There will come a time when certain devices will need to be tested and tagged to ensure their continued functionality – or to define their ultimate demise. But what does this process actually involve and why would you need to make use of these types of services?
What is testing and tagging?
As the name may suggest, this is the process of running diagnostic checks and labelling the results on a piece of equipment. Typically used for testing the safety of smaller electronic devices; it can allow an individual or a company to keeps tabs on the performance and longevity of their appliances – as well as how safe they are for continued use.
Once testing has been completed, the device will display the name of the professional, the date tested and when the next test should be scheduled for. All devices that undergo this process are considered to be usable.
What is it used for?
Test and tag is used to ensure safety in the workplace to minimise the risk of electrical hazards occurring. The Australian standard, AS/NZS 3760, sets the guidelines and regulations for testing – and defines what needs to be tested, how often, what defines a fault and even who can carry out the testing process.
Construction companies (and those in the construction industry) are required by law to have their portable appliances checked every 3 months, as are those in demolition and mining. Whilst it is not a legal requirement for any other industry, businesses are encouraged to undertake testing and tagging to keep up the duty of care for their employees.
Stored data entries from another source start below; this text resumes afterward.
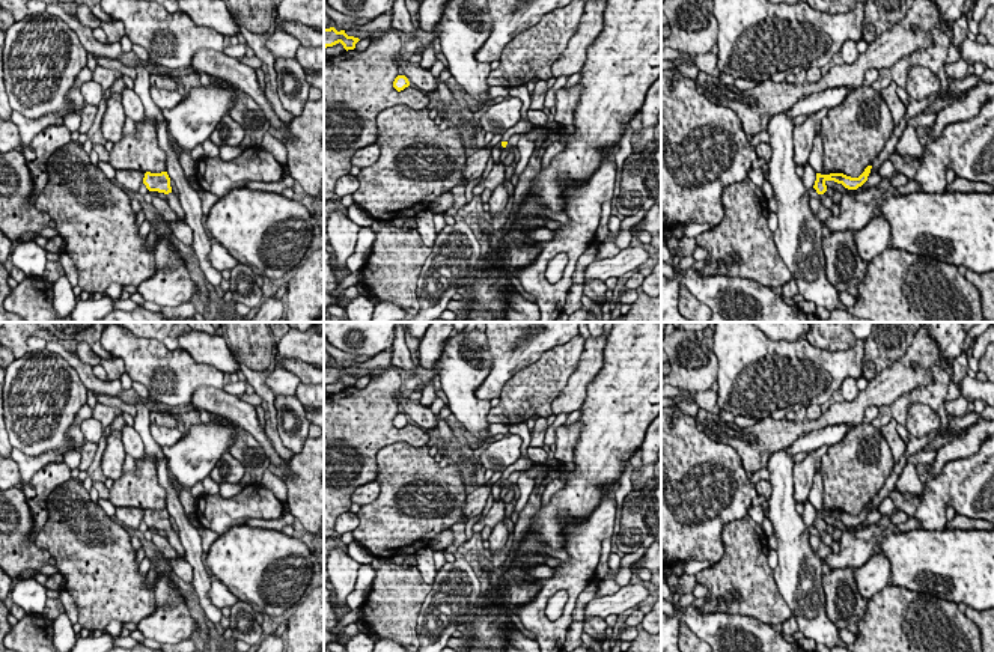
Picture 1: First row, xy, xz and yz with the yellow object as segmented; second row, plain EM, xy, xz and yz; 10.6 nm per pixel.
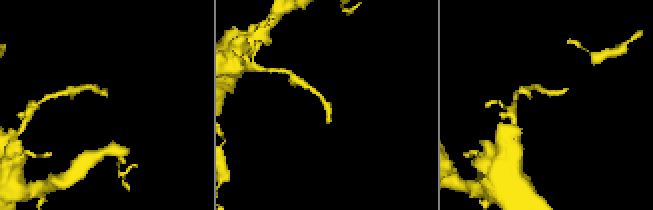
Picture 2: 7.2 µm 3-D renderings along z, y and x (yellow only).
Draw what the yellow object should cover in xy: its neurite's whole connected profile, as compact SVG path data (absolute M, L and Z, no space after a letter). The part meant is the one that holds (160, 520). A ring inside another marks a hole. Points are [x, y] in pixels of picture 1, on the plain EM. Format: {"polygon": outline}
{"polygon": "M146 509L143 515L143 521L149 529L164 530L166 532L164 536L167 538L169 544L176 550L181 559L185 559L185 553L179 541L179 533L172 530L170 515L167 509L161 509L161 510Z"}

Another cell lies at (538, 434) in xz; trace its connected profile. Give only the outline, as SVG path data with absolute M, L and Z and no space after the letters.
M545 417L535 420L533 431L530 432L530 447L545 447L545 432L548 428Z

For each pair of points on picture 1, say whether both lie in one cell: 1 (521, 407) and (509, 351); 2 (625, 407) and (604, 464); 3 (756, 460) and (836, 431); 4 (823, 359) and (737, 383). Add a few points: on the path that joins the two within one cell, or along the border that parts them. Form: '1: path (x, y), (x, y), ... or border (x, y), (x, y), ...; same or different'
1: border (542, 353), (503, 386), (499, 398); different
2: path (615, 420), (604, 450); same
3: border (815, 429), (801, 432), (785, 449); different
4: path (801, 380), (798, 383), (758, 383); same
Those who do not can be found liable in cases of injury in the workplace, so making sure to comply is in everyone’s best interests.
What needs to be tested and tagged?
Devices with flexible cables, plugs that can be removed and appliances that have a voltage exceeding 50v should all be tested and tagged. Class 1 devices are typically earthed appliances and class 2 are typically double insulate appliances. New electronic devices are not usually subject to thorough investigation and a visual inspection will usually suffice to ensure safety.
Who can carry out these services?
In most cases a registered electrician can carry out the testing of appliances, but anyone considered a ‘competent person’ by undertaking a course in the procedure is recognised, as long as they use a PAT tester.